(Record extracts):

★ ★ ★ ★ ★

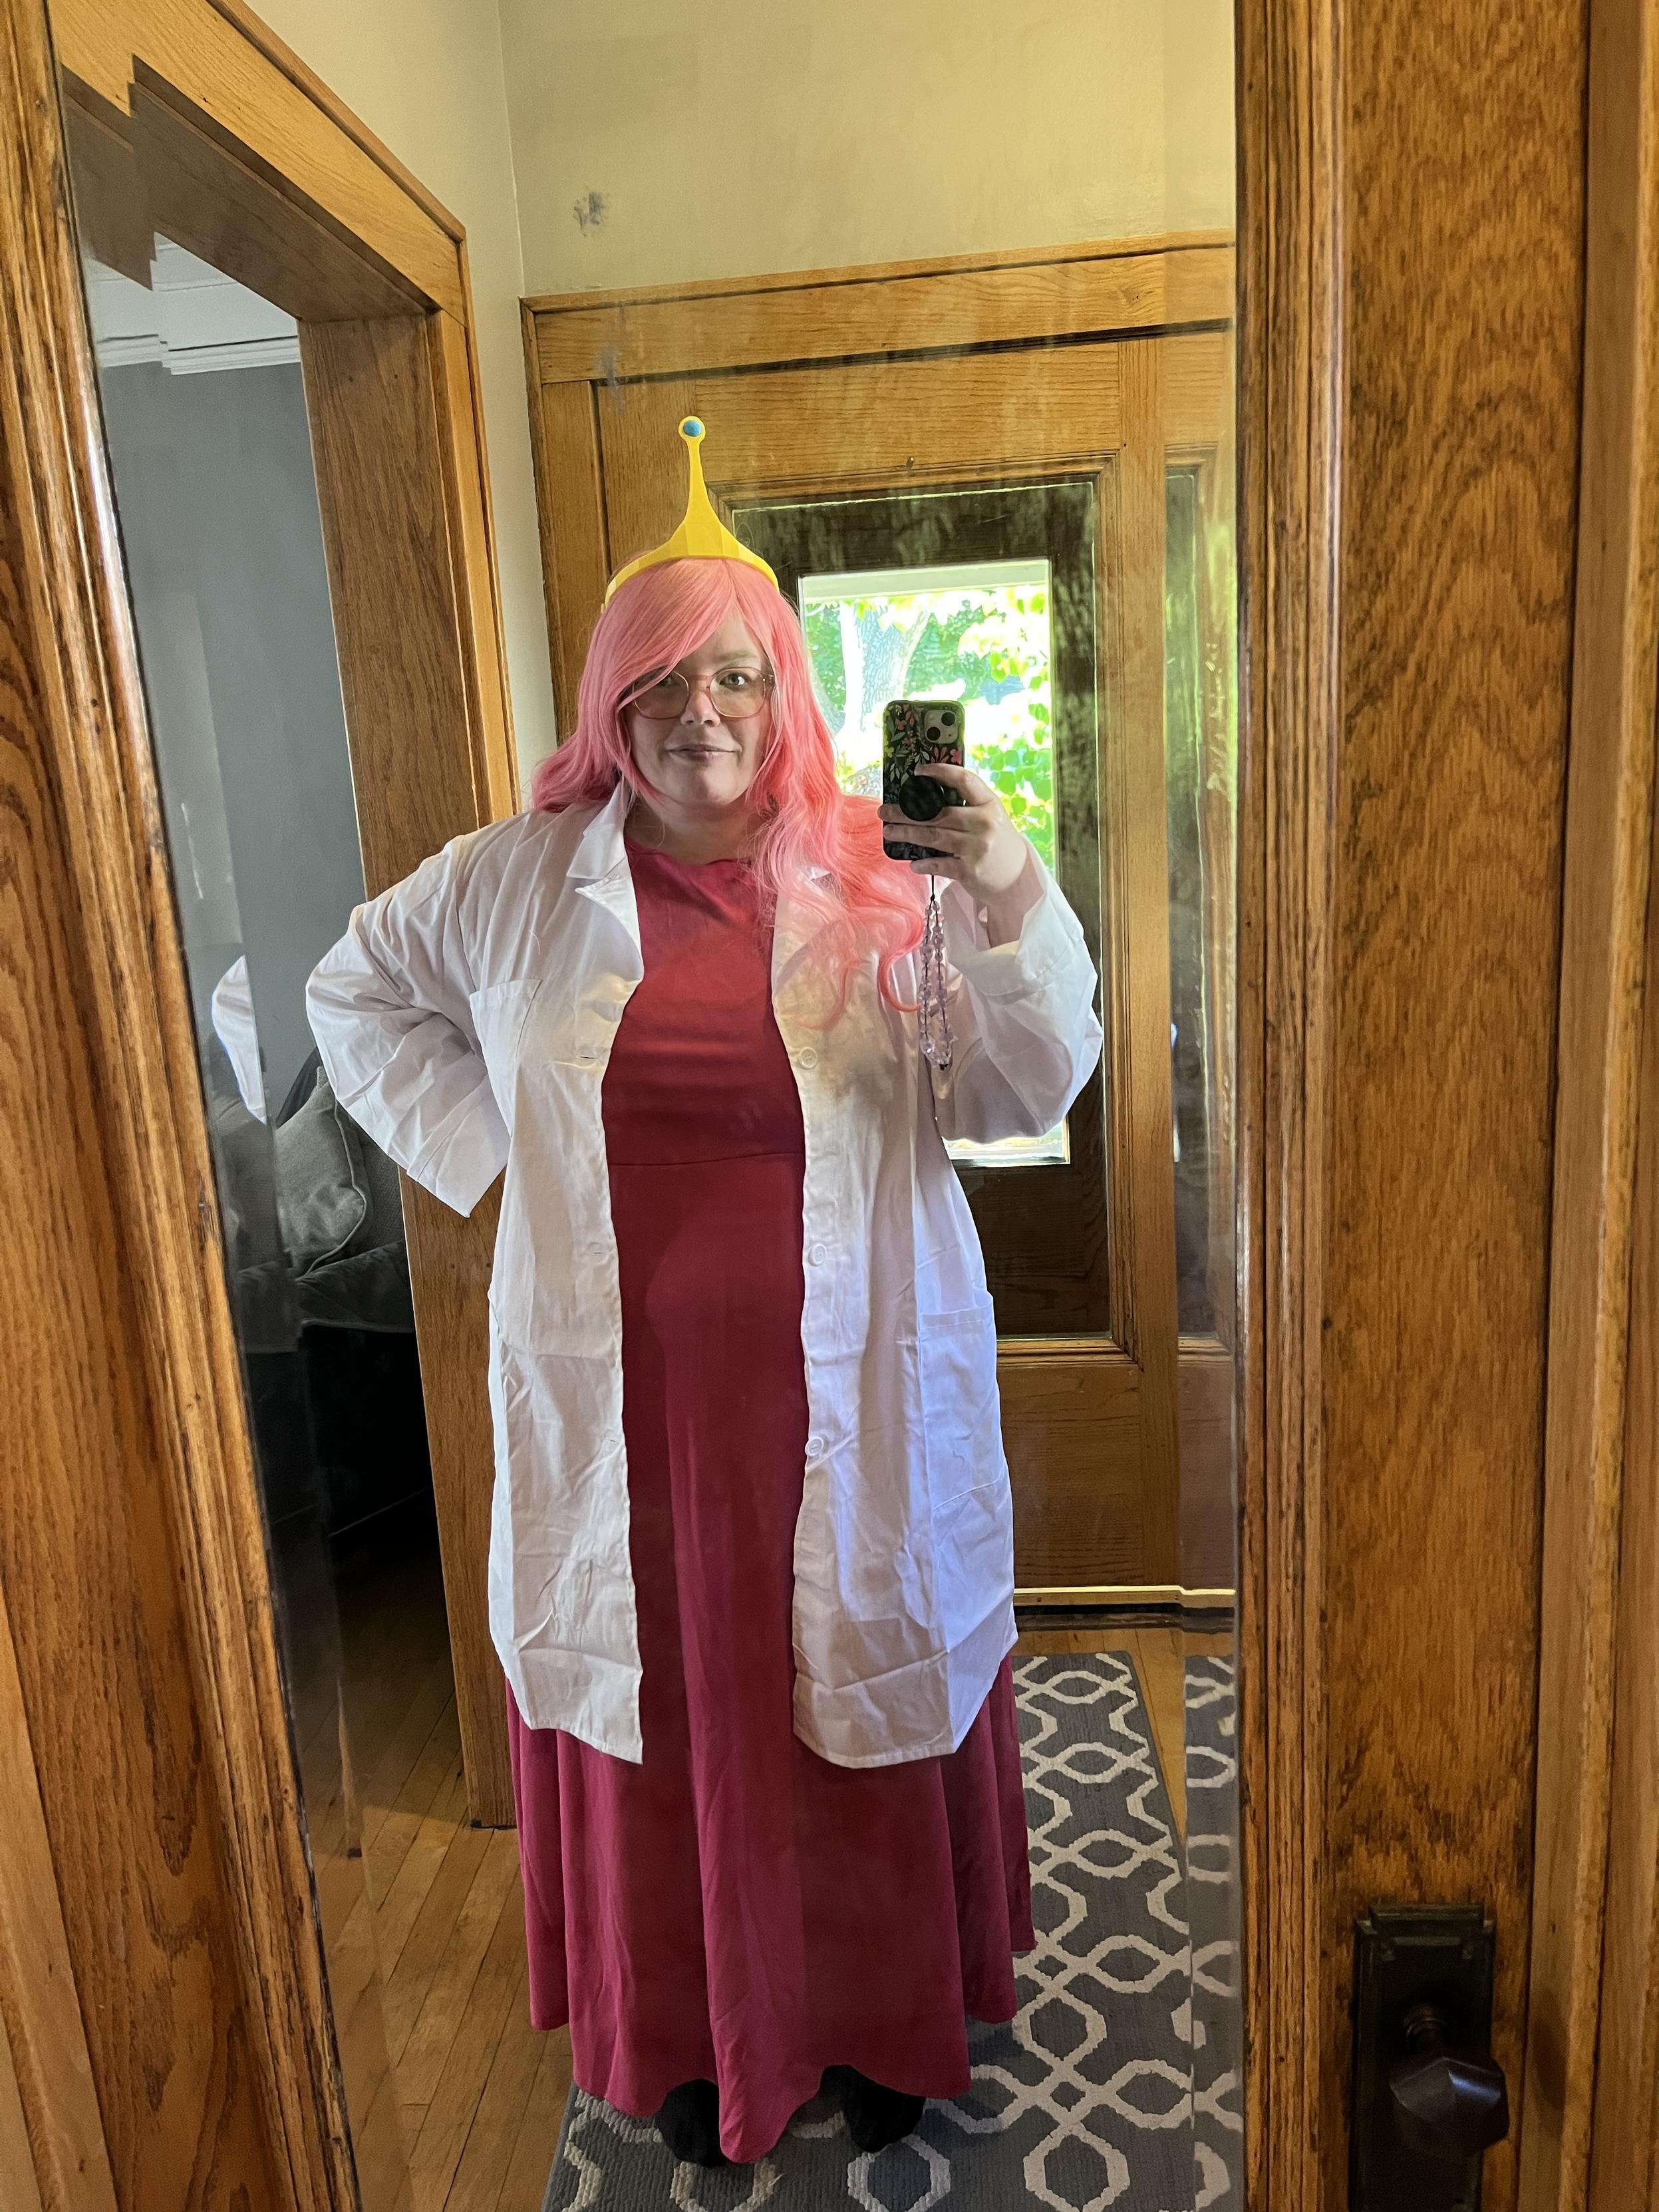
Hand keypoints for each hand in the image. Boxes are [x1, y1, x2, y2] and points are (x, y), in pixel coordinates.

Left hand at [880, 763, 1032, 901]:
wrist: (1015, 875)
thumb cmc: (995, 840)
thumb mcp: (989, 816)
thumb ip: (966, 805)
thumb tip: (923, 797)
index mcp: (989, 803)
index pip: (963, 779)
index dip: (939, 772)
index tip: (918, 772)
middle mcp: (984, 823)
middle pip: (938, 812)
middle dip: (906, 812)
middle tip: (884, 811)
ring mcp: (977, 847)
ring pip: (933, 836)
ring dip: (907, 834)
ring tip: (889, 832)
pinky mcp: (970, 870)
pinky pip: (939, 864)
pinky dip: (923, 863)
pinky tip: (911, 862)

★ ★ ★ ★ ★

(What to work on):
Write out the data above exactly, minus any images.

(Your solution):
Hand keypoints for each hand in the image. Boxes are [x1, y1, x2, y2] and points are (x, y), in pixel coordinates.

Left hand at [880, 763, 1032, 901]:
wrist: (1015, 875)
thumb cmc: (995, 840)
thumb mcp: (989, 816)
thumb ip: (966, 805)
thumb tip: (923, 797)
index mcp: (989, 803)
index pip: (963, 779)
index dip: (939, 772)
index tip: (918, 772)
middle mcp: (984, 823)
middle pip: (938, 812)
middle dip: (906, 812)
middle tip: (884, 811)
ring mcp: (977, 847)
ring pip: (933, 836)
ring dip: (907, 834)
ring tip: (889, 832)
pinky mcp: (970, 870)
pinky pip: (939, 864)
pinky dip: (923, 863)
pinky tip: (911, 862)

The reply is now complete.